● **GIVEN TEXT**:
# Getting off padron and cancelling residencia



## Clemmie00 (Jun 10, 2012)

I was wondering if anyone could give me any advice on how to go about this? From talking to various expats here, it seems that very few bother to unregister, but I'd like to do it if possible. Is there a process to follow? Do I just turn up to the extranjeria and say I want to unregister myself? Any idea what paperwork I need, if any?


----------



## Aron (Apr 30, 2013)

Clemmie00 said:


> I was wondering if anyone could give me any advice on how to go about this? From talking to various expats here, it seems that very few bother to unregister, but I'd like to do it if possible. Is there a process to follow? Do I just turn up to the extranjeria and say I want to unregister myself? Any idea what paperwork I need, if any?


Depends on what your intentional are. If you are leaving the country then you should notify all concerned. It may not matter if you just left. The padron has to be renewed every few years, so I wouldn't worry about that. As for handing in your residencia certificate, is it necessary as you will need one of you are in Spain for more than 91 days. If you feel you must hand in your residencia certificate, go to the office concerned and tell them. Let them do the paperwork, there's always too much of that!


----------



## Clemmie00 (Jun 10, 2012)

Aron said:


> Depends on what your intentional are. If you are leaving the country then you should notify all concerned. It may not matter if you just left. The padron has to be renewed every few years, so I wouldn't worry about that. As for handing in your residencia certificate, is it necessary as you will need one of you are in Spain for more than 91 days. If you feel you must hand in your residencia certificate, go to the office concerned and tell them. Let them do the paperwork, there's always too much of that!

● **DATA EXCERPTS**:
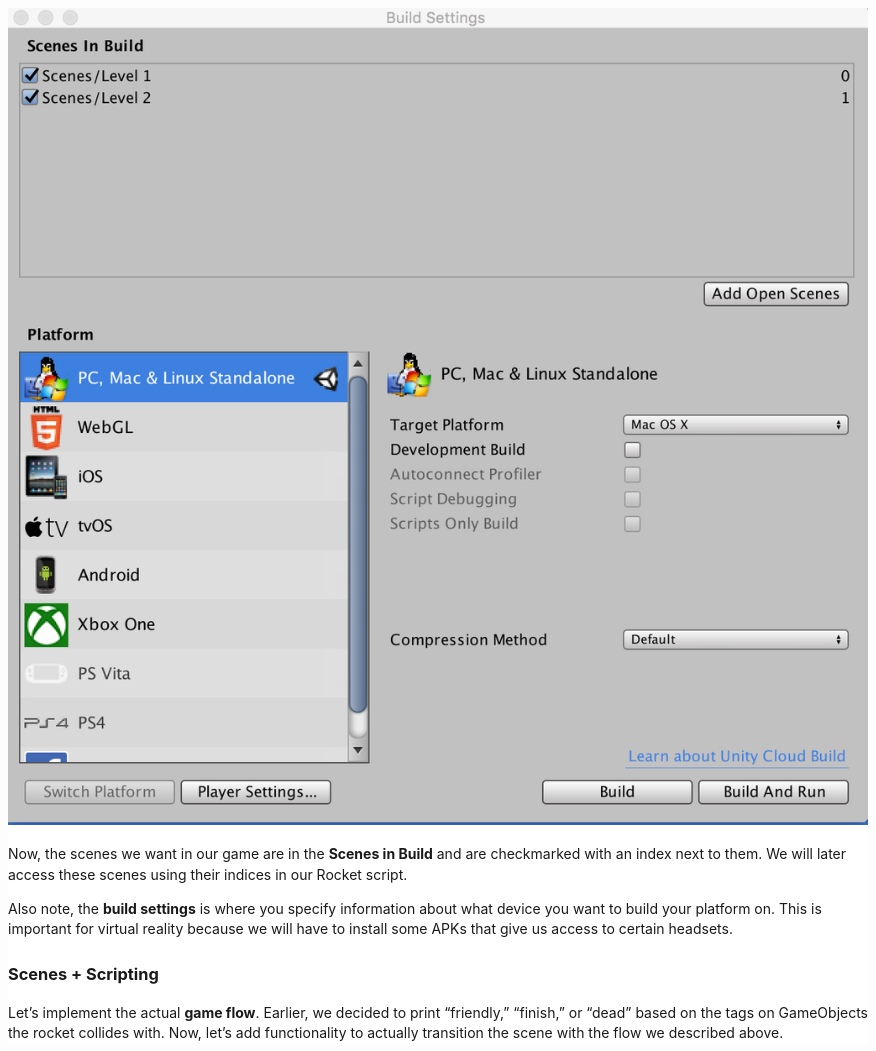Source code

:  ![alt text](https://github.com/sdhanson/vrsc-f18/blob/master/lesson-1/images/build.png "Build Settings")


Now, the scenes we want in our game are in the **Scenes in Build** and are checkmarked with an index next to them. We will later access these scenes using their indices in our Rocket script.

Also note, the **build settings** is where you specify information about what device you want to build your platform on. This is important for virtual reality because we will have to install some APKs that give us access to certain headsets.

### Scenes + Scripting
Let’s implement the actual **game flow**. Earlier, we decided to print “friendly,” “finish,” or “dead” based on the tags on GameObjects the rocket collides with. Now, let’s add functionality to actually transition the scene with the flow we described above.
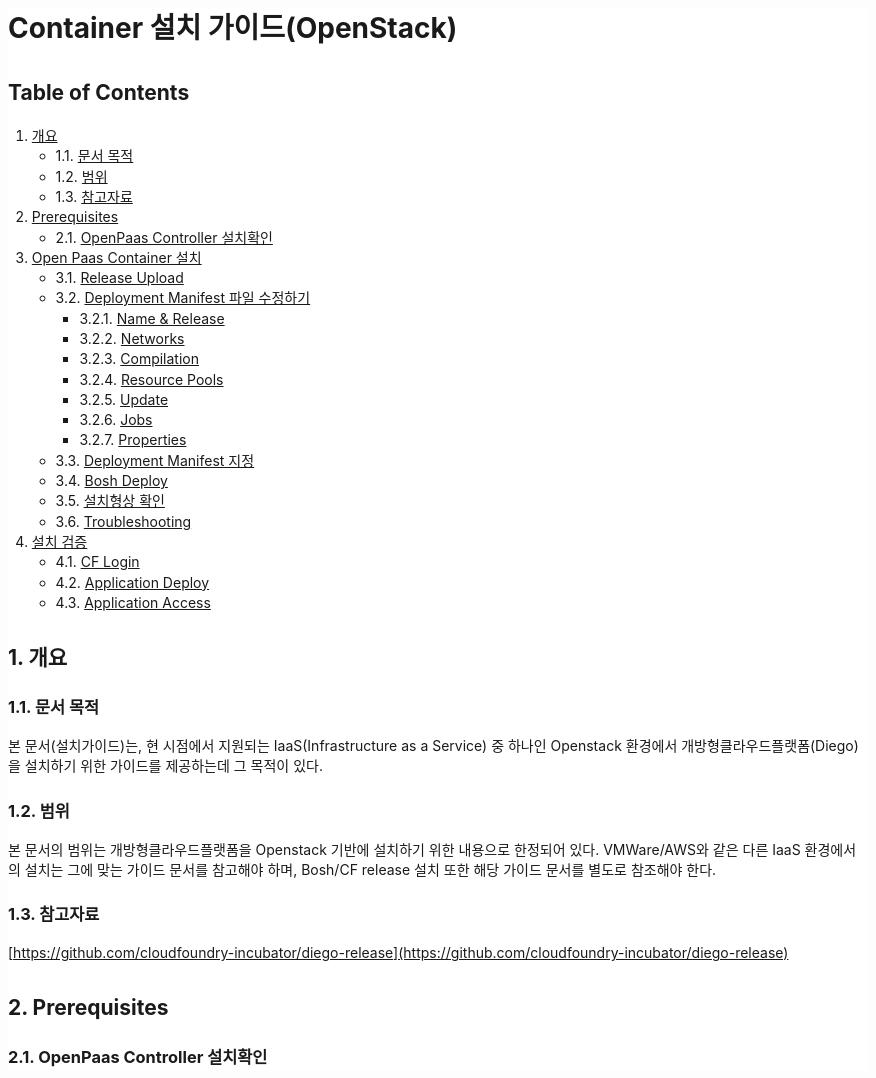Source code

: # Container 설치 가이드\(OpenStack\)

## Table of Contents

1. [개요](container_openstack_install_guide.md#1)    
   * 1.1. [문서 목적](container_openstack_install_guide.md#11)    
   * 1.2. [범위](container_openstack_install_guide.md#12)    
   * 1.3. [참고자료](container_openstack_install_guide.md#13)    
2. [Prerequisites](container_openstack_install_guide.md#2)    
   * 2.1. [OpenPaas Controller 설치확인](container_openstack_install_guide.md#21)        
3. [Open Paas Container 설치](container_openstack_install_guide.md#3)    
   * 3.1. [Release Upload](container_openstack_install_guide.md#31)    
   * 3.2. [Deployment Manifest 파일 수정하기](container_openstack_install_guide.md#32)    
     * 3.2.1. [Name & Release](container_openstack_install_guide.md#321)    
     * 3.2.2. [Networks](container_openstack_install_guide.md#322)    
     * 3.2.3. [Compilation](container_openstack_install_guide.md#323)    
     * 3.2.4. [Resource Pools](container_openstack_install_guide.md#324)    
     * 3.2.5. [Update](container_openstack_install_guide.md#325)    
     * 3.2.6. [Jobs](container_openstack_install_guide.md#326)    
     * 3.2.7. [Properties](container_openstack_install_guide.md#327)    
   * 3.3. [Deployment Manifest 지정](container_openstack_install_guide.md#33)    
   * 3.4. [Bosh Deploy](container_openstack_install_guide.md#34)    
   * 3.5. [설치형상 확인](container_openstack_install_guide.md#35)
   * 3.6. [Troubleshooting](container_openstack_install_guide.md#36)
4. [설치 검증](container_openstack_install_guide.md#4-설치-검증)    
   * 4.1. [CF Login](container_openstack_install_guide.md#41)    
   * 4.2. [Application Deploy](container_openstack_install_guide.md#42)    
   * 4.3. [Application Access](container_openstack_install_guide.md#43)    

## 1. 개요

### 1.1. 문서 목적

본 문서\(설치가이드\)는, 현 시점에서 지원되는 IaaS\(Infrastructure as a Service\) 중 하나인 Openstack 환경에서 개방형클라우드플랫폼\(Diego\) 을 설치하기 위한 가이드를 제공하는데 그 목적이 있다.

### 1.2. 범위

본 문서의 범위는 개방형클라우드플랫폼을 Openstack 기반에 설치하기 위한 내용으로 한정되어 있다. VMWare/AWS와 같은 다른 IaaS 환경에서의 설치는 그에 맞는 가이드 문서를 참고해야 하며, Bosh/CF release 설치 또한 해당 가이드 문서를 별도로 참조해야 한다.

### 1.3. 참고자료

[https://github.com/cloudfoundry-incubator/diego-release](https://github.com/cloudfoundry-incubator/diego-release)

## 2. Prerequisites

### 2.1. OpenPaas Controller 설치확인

● **TASK SET**:
[a] In the thread about getting off the padron, reproduce the passage from "# Getting off" up to and including "(Apr 30, 2013)", with "expats" changed to "foreign residents".
[b] Write the next part of the forum thread on unregistering from the padron and cancelling residencia, starting after its last line.

● **ANSWER SET**:
[a]
# Getting off padron and cancelling residencia



## Clemmie00 (Jun 10, 2012)

I was wondering if anyone could give me any advice on how to go about this? From talking to various foreign residents here, it seems that very few bother to unregister, but I'd like to do it if possible. Is there a process to follow? Do I just turn up to the extranjeria and say I want to unregister myself? Any idea what paperwork I need, if any?


----------



## Aron (Apr 30, 2013)

[b]
I'm intending to leave Spain permanently (my stay here was never going to be permanent). I don't know for sure I'll never be back, but I remember seeing a few threads on here that made me worry that being signed on the padron and still registered could cause problems down the line. I'm self employed and tax resident in the UK, so want to make absolutely sure the authorities know I'm not still living here.


----------



## Clemmie00 (Jun 10, 2012)

Any more advice about what to do? Just turn up and say I want to unregister?


----------



## extranjero (Nov 16, 2012)

Clemmie00 said:


> Any more advice about what to do? Just turn up and say I want to unregister?


My worry would be that anything could happen until the day I left Spanish soil-I could need emergency healthcare, and having deregistered would not be eligible, so-no free healthcare, no insurance,I would be in limbo, and in a right mess, especially money wise!;I know it's a one in a million chance of happening, but why take the risk.wouldn't it make more sense to send them back to the appropriate offices once in UK?


----------



## gus-lopez (Jan 4, 2010)

If you were registered to pay tax then the hacienda might want a letter from UK stating that you are now tax resident there.


----------



## extranjero (Nov 16, 2012)

gus-lopez said:


> If you were registered to pay tax then the hacienda might want a letter from UK stating that you are now tax resident there.


You have to deregister from the Spanish tax system anyway.


----------



## Clemmie00 (Jun 10, 2012)

extranjero said:


> You have to deregister from the Spanish tax system anyway.


I had no idea about this. I have a paper from the Hacienda from when I finished my Spanish employment last month, is that it?


----------



## gus-lopez (Jan 4, 2010)

Clemmie00 said:


> I had no idea about this. I have a paper from the Hacienda from when I finished my Spanish employment last month, is that it?


No. You are in the spanish system & they will want to know were you are going . normally they require a statement from the Inland Revenue that you are now on their system.


----------



## CapnBilly (Jun 7, 2011)

You should complete and submit a modelo 030 ( quite easy to fill in). If you're lucky they will just send you a confirmation that you are now non-resident. If you're not they will ask you for a certificate of fiscal residency from HMRC. This is quite easy to get, in fact I think you can apply online now. You just submit that to Havienda, and to should be okay


----------



## Clemmie00 (Jun 10, 2012)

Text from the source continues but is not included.